Henry Neufeld recently blogged on translating Psalm 46. Henry discusses some translation approaches and displays the Hebrew of Psalm 46. He then provides his own translation of this beautiful Psalm:
(To the director, for the order of Korah, on high notes, a song)
1God is our safe hiding place,
Easy to find when danger strikes.
2We won’t fear
When the world is broken,
When mountains crash into the sea.
3When roaring waves crash over us,
As mountains shake at the sound.
4There is a river, with streams that make God’s city glad,
The holy place where lives the Highest God.
5God is there, right in town!
The city won’t be moved.
Early in the morning,
God will help.
6Nations are troubled!
Kingdoms totter!
God shouts!
Earth trembles!
7YHWH is here with his army.
Our parents’ God is our high ground.
8Come! See what YHWH has done!
The kinds of places he’s wiped out.
9He stops wars anywhere-now!
He splinters bows and breaks spears!
He burns chariots!
10Calm down. Know that I’m God.
All nations will know that I am boss.
The world will know that I am in charge.
11YHWH is here with his army.
Our parents’ God is our high ground.
Henry has even set this psalm to English poetry, in the form of a sonnet which you can read by clicking here.


At Wed May 24, 01:13:00 PM, Blogger lingamish said...

Thanks for the heads-up. His comments and translations are very interesting.

At Thu May 25, 04:13:00 AM, Blogger codepoke said...
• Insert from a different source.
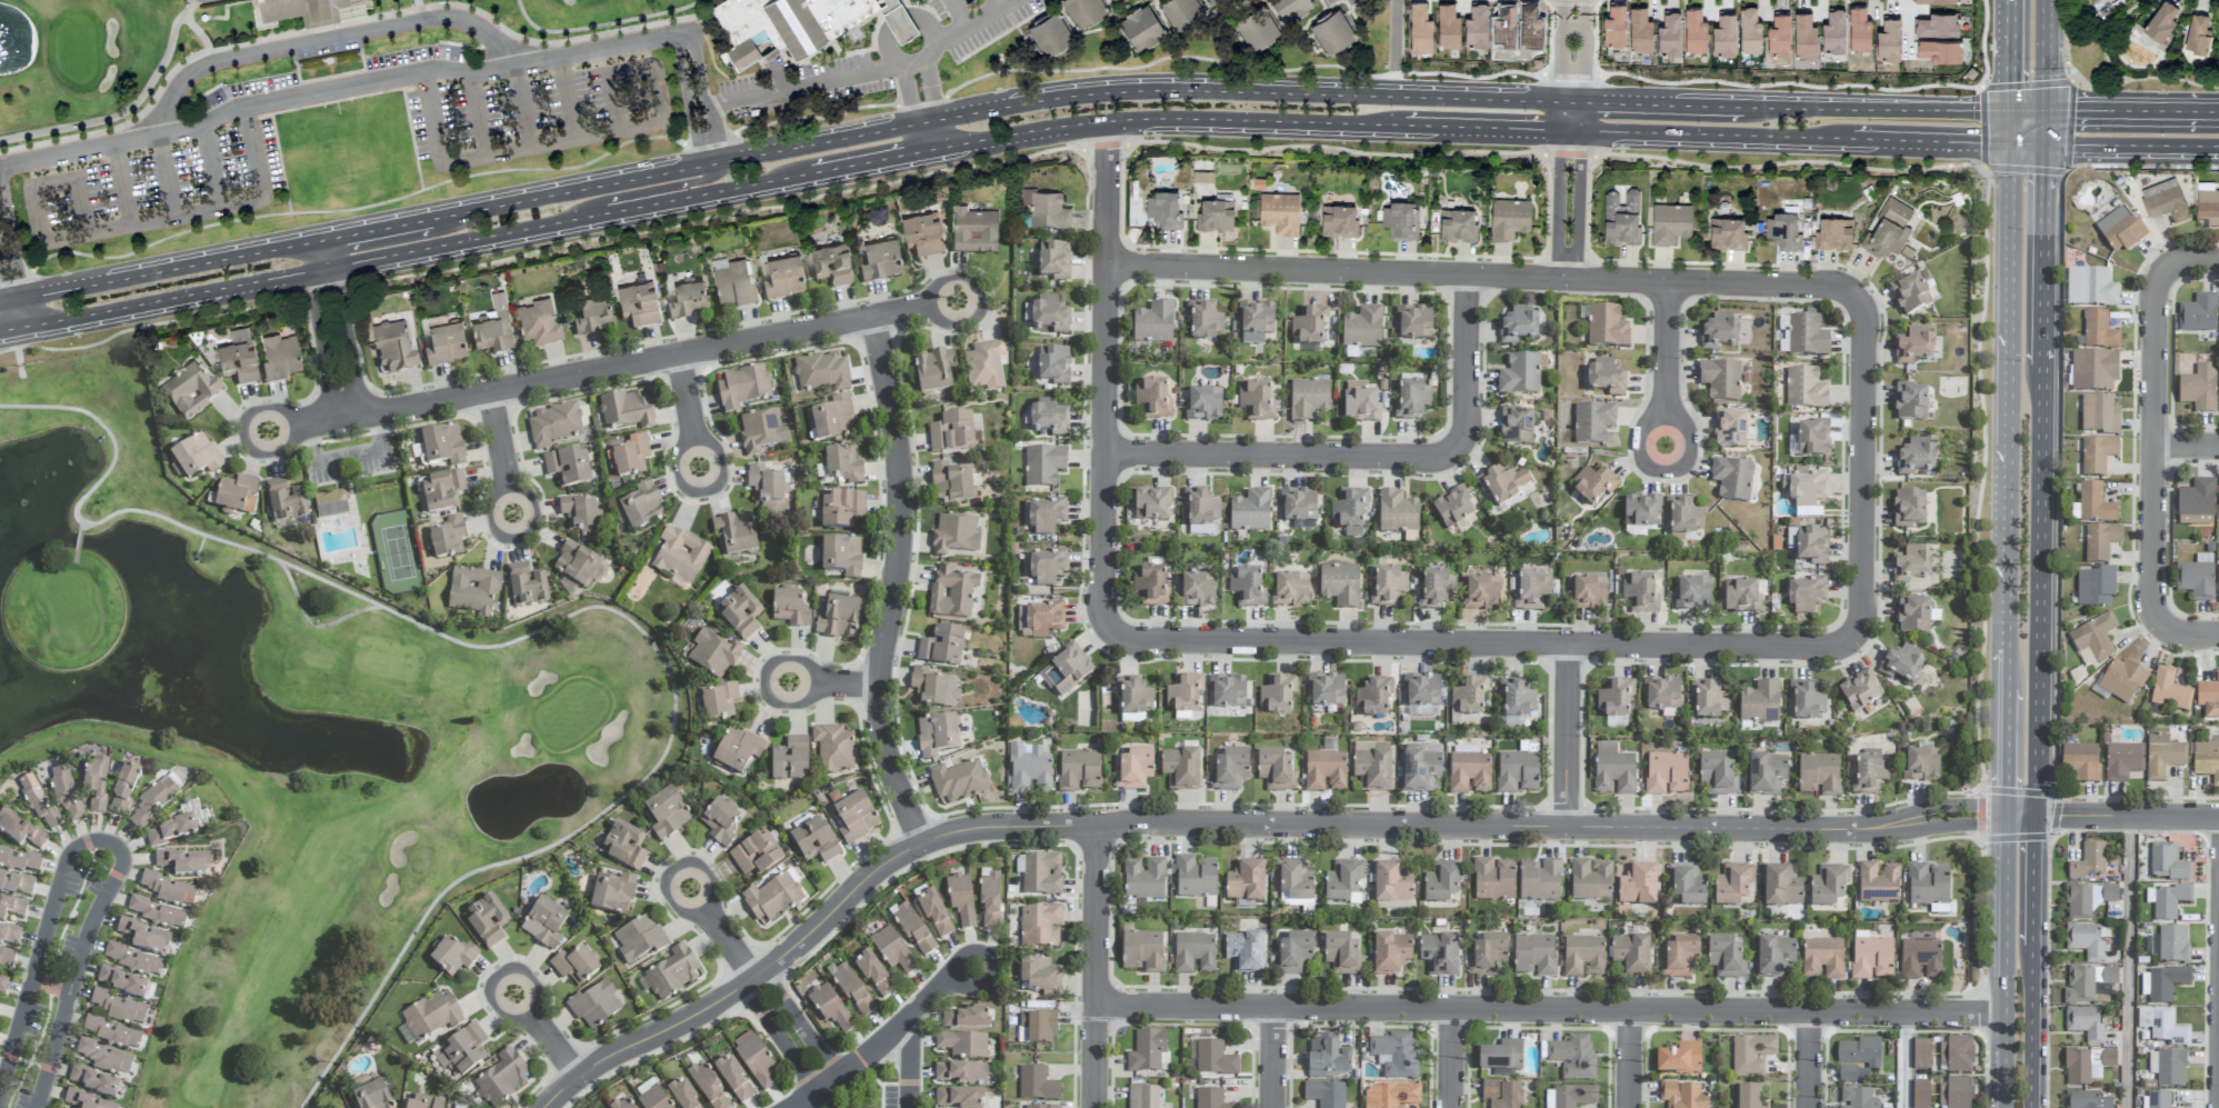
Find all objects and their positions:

His sonnet is very satisfying. Oddly, I don't find that true of this translation. It rings with the 70's to me, when young folk were trying too hard to make Jesus' words speak to the hippies.

At Fri May 26, 06:40:00 AM, Blogger M. J. Mansini said...

There isn't a whole lot different here in Henry's Psalm 46 that hasn't already been done a fair amount of times by translators over the decades (maybe even centuries).

"God is there, right in town", Ouch! This is not timeless english, but perhaps that was not his goal. I realize that many translators just want the current popular generation to understand their text, but really, I value timelessness in a translation, even an unpublished one. Although I very much agree that a translation should be "current", I also find it to be true that the english (in our case) should be kinda sort "one layer removed" from standard, everyday (re: the Message) speech.

Although there is certainly more to comment on here, one thing that got me was "Calm down...", this was almost comical. The translation up to this point just does not seem exciting enough to Calm down. For a rendering that gets my heart going, you cannot beat the New English Bible translation of Psalm 46, simply beautiful.